References and Likely Mentors
The entire #soc-help channel was beyond helpful, but a special mention goes to t0m, who answered Far More Than Everything I’ve Ever Wanted to Know about GSOC, and rafl, who not only helped me from day one, but probably would’ve done his own FMTEYEWTK had I asked. Although we have only recently gotten in touch, Zefram’s advice has been invaluable in getting this project going. rafl could also be a possible mentor.
License
Same terms as Perl itself.
Bio
I’m a 20 years old student in Buenos Aires, Argentina; I’m also currently working full-time as a Ruby developer and, while Ruby is a fairly acceptable Perl, this is something I very much look forward to cease being. Unfortunately I don’t have any experience working on Open Source projects; however, my job initially had me take over a moderately big home-grown web testing application and add support for a sizable portion of the site that was untested for no good reason: As such, I’ve had some experience in adding functionality while leaving everything else untouched. Even if, like Zefram noted and I can’t but agree wholeheartedly, that's not a realistic expectation; I can only say that I’ll do my best to wear a raincoat in someone else’s core.
If this project is selected, I’ll quit my job during the community bonding period - So while I can’t assure you that I’m the best person for this project, I definitely am the most committed.

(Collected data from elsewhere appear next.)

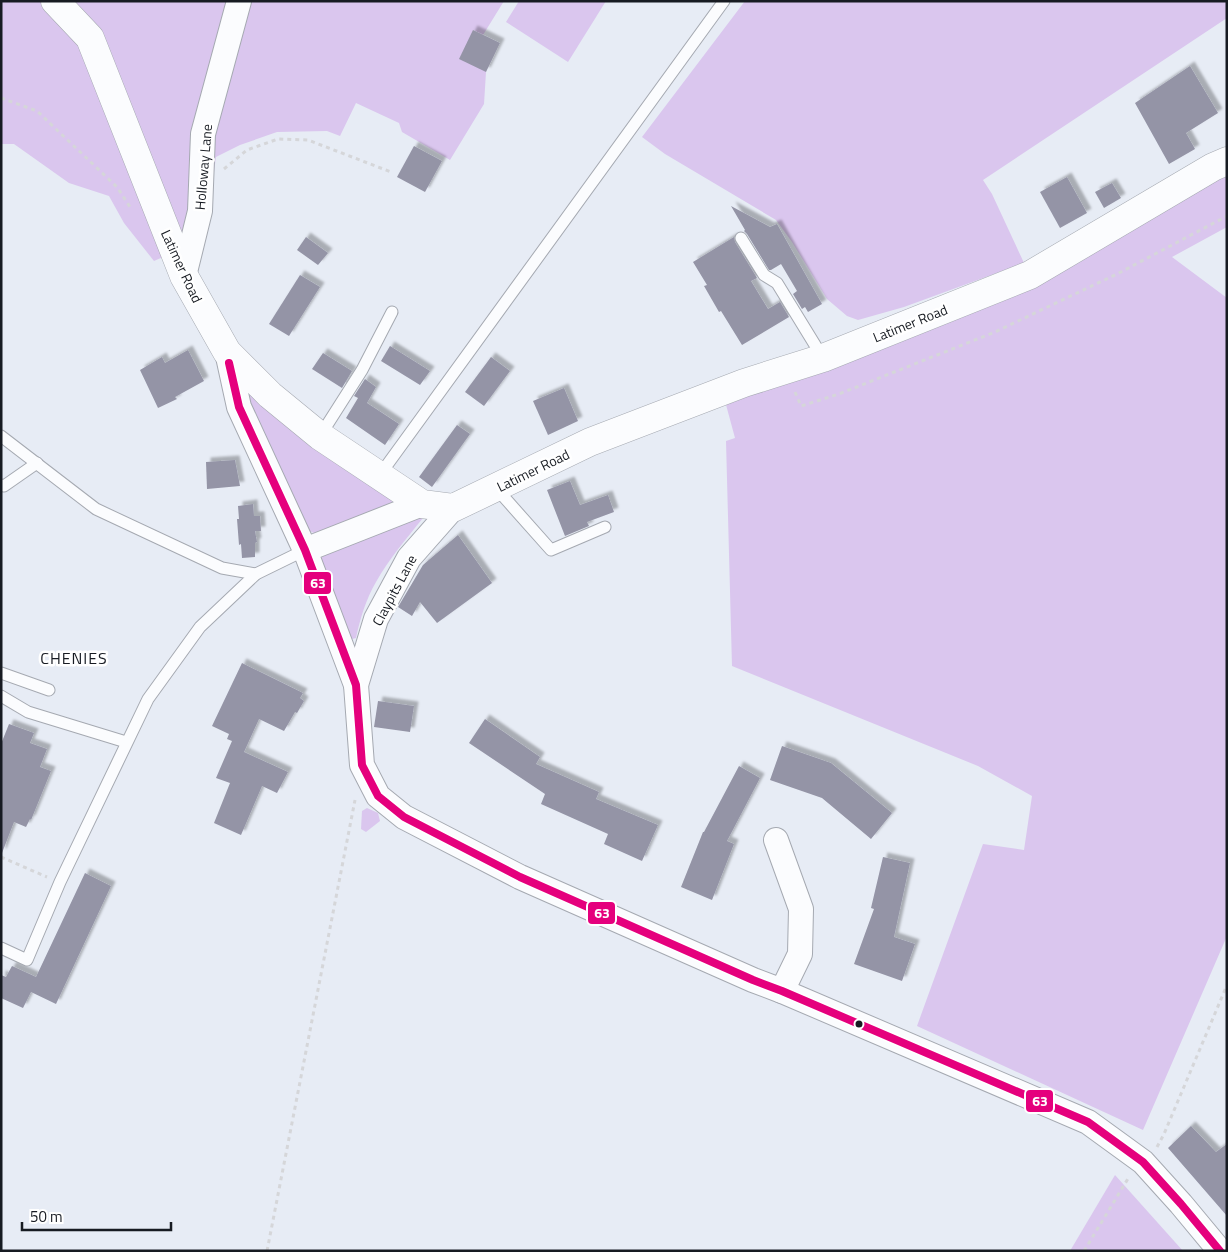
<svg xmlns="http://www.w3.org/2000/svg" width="1228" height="1252" font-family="'Titillium Web',sans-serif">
	<defs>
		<filter id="shadow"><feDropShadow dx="4.5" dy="-4.5" stdDeviation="1" flood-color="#0004"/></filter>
	</defs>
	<rect width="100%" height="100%" fill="#e7ecf5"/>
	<g fill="#dac6ee">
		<polygon points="1,1 50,1 88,40 172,253 154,261 124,223 109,196 69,183 14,144 1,144"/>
		<polygon points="61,1 504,1 483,35 473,30 486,72 484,104 450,160 402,132 399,123 356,103 340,136 327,131 277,132 240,145 216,157 207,225 177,245"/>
		<polygon points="519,1 606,1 568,62 506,22"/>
		<polygon points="745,1 1227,1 1227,18 983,180 992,194 1024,263 904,307 858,320 847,316 827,299 792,242 776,220 665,154 642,137"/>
		<polygon points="1227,174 1227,227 1172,257 1227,298 1227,936 1143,1130 917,1026 983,844 1024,850 1032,796 978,766 732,666 726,441 735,438 725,401"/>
		<polygon points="245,388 391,494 396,504 321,536 307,530 261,436"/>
		<path d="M421 516 423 518C406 539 389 559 376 582 366 599 360 619 356 638L352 639 321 561 324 551Z"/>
		<polygon points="367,808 378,813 380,821 366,832 361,829 362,811"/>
		<polygon points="1115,1175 1183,1251 1070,1251"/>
	</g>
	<g fill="#9494a6" filter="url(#shadow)">
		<polygon points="473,30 500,43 486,72 459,59"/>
		<polygon points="1190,66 1218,113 1186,133 1195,149 1169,164 1135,103"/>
		<polygon points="414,146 442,161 425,192 397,177"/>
		<polygon points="1067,177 1087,213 1060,228 1040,192"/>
		<polygon points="1112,183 1121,198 1104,208 1095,192"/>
		<polygon points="731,206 770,227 777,224 822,304 808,312 805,307 802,309 793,294 797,291 781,264 771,270 769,270 747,234 744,231 745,230"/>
		<polygon points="306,237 328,253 318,265 297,250"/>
		<polygon points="734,237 735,242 757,278 751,281 768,309 780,302 789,317 742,345 721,311 719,312 704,286 707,285 693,262"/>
		<polygon points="300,275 320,287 289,336 269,324"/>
		<polygon points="390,346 430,371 420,385 381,361"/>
		<polygon points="188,350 204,381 175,397 177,399 158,408 140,370 162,357 165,363"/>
		<polygon points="323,353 352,371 342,388 312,369"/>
		<polygon points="491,357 510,371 484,406 465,392"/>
		<polygon points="365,379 376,387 367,403 399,424 385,445 346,418 358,398 354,396"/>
		<polygon points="564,388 578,421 548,435 533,401"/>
		<polygon points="457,425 470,434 432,487 419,477"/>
		<polygon points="235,460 240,486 207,489 206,462"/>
		<polygon points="570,481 580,505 608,495 614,512 587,522 589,526 565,536 547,490"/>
		<polygon points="253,504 254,516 260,516 261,531 255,531 257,542 255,543 255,557 242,558 241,544 239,545 237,519 239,519 238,506"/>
		<polygon points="458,535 492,583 437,623 420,602 412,616 398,607 423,565"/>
		<polygon points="242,663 303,693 300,698 304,701 297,713 295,712 284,731 259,719 244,752 288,772 277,793 262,786 241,835 214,823 230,783 216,778 232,741 227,739 229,734 212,726"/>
		<polygon points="378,701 414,706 410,732 374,727"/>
		<polygon points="485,719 540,757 536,764 599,792 596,799 658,825 642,861 604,844 608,834 541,804 545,794 469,743"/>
		<polygon points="9,724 34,733 30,743 47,749 40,767 51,771 31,820 30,819 26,827 14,822 2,853 1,853 1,744"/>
		<polygon points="782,746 831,763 892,813 871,839 822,798 770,780"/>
		<polygon points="739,766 760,778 727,841 734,844 712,900 681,887 703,832 704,832"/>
		<polygon points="883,857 910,863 894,937 915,944 902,981 854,964 874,909 871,908"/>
		<polygon points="85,873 111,886 56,1004 31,992 23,1008 1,998 1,975 6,977 12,966 36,977"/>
		<polygon points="1191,1126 1216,1152 1227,1144 1227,1216 1168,1148"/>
	</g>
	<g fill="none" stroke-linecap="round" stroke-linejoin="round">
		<defs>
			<g id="lane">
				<polyline points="741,238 764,275 777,283 823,358"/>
				<polyline points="1,436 96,509 222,568 256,574"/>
				<polyline points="320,436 362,370 392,312"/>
				<polyline points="379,476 724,1"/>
				<polyline points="1,485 4,486 37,463"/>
				<polyline points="495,487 551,550 605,527"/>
				<polyline points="1,673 49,690"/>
				<polyline points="1,696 28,712 126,742"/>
				<polyline points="1,948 27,960 60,882 148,699 200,627 256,574 305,550"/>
			</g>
			<g id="street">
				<polyline points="184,276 200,211 203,134 239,1"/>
				<polyline points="227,352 239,407 305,550 356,685 362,765 378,796 404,817 520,877 753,980 782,991 1088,1122 1143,1162 1181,1204 1220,1251"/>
				<polyline points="305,550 422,504"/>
				<polyline points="356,685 376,619 409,558 453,508"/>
				<polyline points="776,840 801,909 800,954 782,991"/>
			</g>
			<polyline id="secondary" points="55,1 90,38 184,276 227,352 270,395 320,436 422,504 453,508 590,442 744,383 823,358 1030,275 1213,167 1227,161"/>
		</defs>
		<use href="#lane" stroke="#a5a9b1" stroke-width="13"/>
		<use href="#street" stroke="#a5a9b1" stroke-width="26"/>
		<use href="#secondary" stroke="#a5a9b1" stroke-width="29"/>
		<g stroke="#d5d6d9" stroke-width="3" stroke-dasharray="4 4" stroke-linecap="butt">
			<polyline points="1,98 37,111 117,187 130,207"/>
			<polyline points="224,169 247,150 278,139 308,140 391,172"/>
			<polyline points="795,392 801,406 839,394 995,332 1119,273 1227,216"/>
			<polyline points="1,857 47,877"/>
			<polyline points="1157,1147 1164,1134 1227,985"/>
			<polyline points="267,1251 355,800"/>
			<polyline points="1084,1251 1129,1177"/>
		</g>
		<use href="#lane" stroke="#fbfcfe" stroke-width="11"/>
		<use href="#street" stroke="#fbfcfe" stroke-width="24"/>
		<use href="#secondary" stroke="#fbfcfe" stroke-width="28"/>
		<defs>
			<polyline id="bus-1" points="229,363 239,407 305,550 356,685 362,765 378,796 404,817 520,877 753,980 782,991 1088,1122 1143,1162 1181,1204 1220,1251"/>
		</defs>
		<use href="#bus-1" stroke="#fff" stroke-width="11"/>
		<use href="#bus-1" stroke="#e5007d" stroke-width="8"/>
	</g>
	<circle fill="#171b22" stroke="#fff" stroke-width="2" cx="859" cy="1024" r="4.5"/>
	<g text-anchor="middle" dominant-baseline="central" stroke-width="5" stroke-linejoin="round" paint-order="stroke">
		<g font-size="14" fill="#171b22" stroke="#fff">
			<text transform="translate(203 167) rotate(-85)">Holloway Lane</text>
			<text transform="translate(182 266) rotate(65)">Latimer Road</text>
			<text transform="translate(910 323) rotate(-22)">Latimer Road</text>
			<text transform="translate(533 470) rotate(-26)">Latimer Road</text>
			<text transform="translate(394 590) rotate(-62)">Claypits Lane</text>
		</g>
		<g font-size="16" letter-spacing="1" fill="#171b22" stroke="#fff">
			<text x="74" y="658">CHENIES</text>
		</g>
	</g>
	<g stroke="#fff" stroke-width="2">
		<rect x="303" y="571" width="29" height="24" rx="5" fill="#e5007d"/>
		<rect x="587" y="901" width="29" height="24" rx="5" fill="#e5007d"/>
		<rect x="1025" y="1089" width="29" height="24" rx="5" fill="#e5007d"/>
	</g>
	<g font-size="14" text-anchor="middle" font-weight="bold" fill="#fff">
		<text x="318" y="588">63</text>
		<text x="602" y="918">63</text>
		<text x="1040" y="1106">63</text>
	</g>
	<rect width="1228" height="1252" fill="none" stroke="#171b22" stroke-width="5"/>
	<path d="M22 1222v8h149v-8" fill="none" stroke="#171b22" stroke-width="2.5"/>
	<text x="30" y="1222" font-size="15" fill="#171b22" stroke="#ffffff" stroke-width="4" paint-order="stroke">50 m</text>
</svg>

I’ve been learning Perl for a little over a year now, and it quickly grew to become my favorite computer-related activity - My previous encounters with programming (C and Java, thanks to college) had left me disillusioned about, well, a lot. It’s odd what a single night with Learning Perl can do to someone! Ever since, Perl has been part of my daily routine - And GSOC gives me a chance to give back to the community from which I’ve been so gladly leeching. Though I’ll admit that the prospect of fattening my resume is a small ulterior motive!
Eligibility
I am currently a student at the Universidad de Palermo (University of Palermo) in Buenos Aires, Argentina, and can provide documentation upon request.